## Exercise description
Print each record below precisely, with every picture left out of the copy.

## Excerpted records
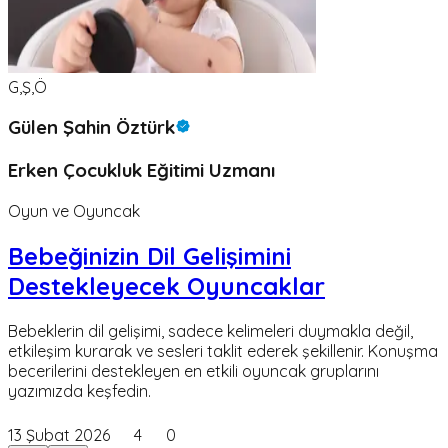
G,Ş,Ö
Gülen Şahin Öztürk
Erken Çocukluk Eğitimi Uzmanı
Oyun ve Oyuncak
Bebeğinizin Dil Gelişimini
Destekleyecek Oyuncaklar
Bebeklerin dil gelişimi, sadece kelimeleri duymakla değil,
etkileşim kurarak ve sesleri taklit ederek şekillenir. Konuşma
becerilerini destekleyen en etkili oyuncak gruplarını
yazımızda keşfedin.
13 Şubat 2026
4
0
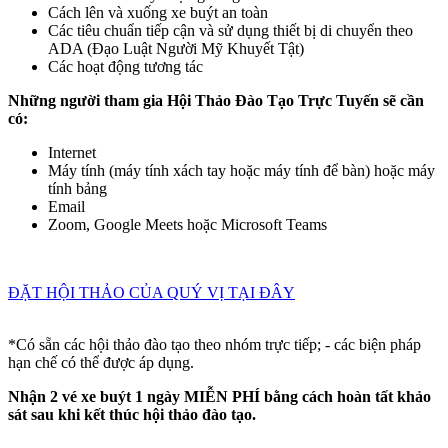
Cách lên và xuống xe buýt an toàn
Các tiêu chuẩn tiếp cận và sử dụng thiết bị di chuyển theo
ADA (Đạo Luật Người Mỹ Khuyết Tật)
Các hoạt động tương tác
Những người tham gia Hội Thảo Đào Tạo Trực Tuyến sẽ cần
có:
Internet
Máy tính (máy tính xách tay hoặc máy tính để bàn) hoặc máy
tính bảng
Email
Zoom, Google Meets hoặc Microsoft Teams
ĐẶT HỘI THẢO CỦA QUÝ VỊ TẠI ĐÂY
*Có sẵn các hội thảo đào tạo theo nhóm trực tiếp; - các biện pháp
hạn chế có thể được áp dụng.
Nhận 2 vé xe buýt 1 ngày MIỄN PHÍ bằng cách hoàn tất khảo
sát sau khi kết thúc hội thảo đào tạo.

## Result of the exercise
G,Ş,Ö
Gülen Şahin Öztürk
Erken Çocukluk Eğitimi Uzmanı
Oyun ve Oyuncak
Bebeğinizin Dil Gelişimini
Destekleyecek Oyuncaklar
Bebeklerin dil gelişimi, sadece kelimeleri duymakla değil,
etkileşim kurarak ve sesleri taklit ederek şekillenir. Konuşma
becerilerini destekleyen en etkili oyuncak gruplarını
yazımızda keşfedin.
13 Şubat 2026
4
0
Cách lên và xuống xe buýt an toàn
Các tiêu chuẩn tiếp cận và sử dụng thiết bị di chuyển theo
ADA (Đạo Luật Người Mỹ Khuyết Tật)
Các hoạt động tương tác
Những người tham gia Hội Thảo Đào Tạo Trực Tuyến sẽ cần
có:
Internet
Máy tính (máy tính xách tay hoặc máy tính để bàn) hoặc máy
tính bảng
Email
Zoom, Google Meets hoặc Microsoft Teams
ĐẶT HỘI THẢO CỦA QUÝ VỊ TẠI ĐÂY
*Có sẵn các hội thảo đào tạo theo nhóm trực tiếp; - các biện pháp
hạn chế có thể được áp dụng.
Nhận 2 vé xe buýt 1 ngày MIỄN PHÍ bằng cách hoàn tất khảo
sát sau khi kết thúc hội thảo đào tạo.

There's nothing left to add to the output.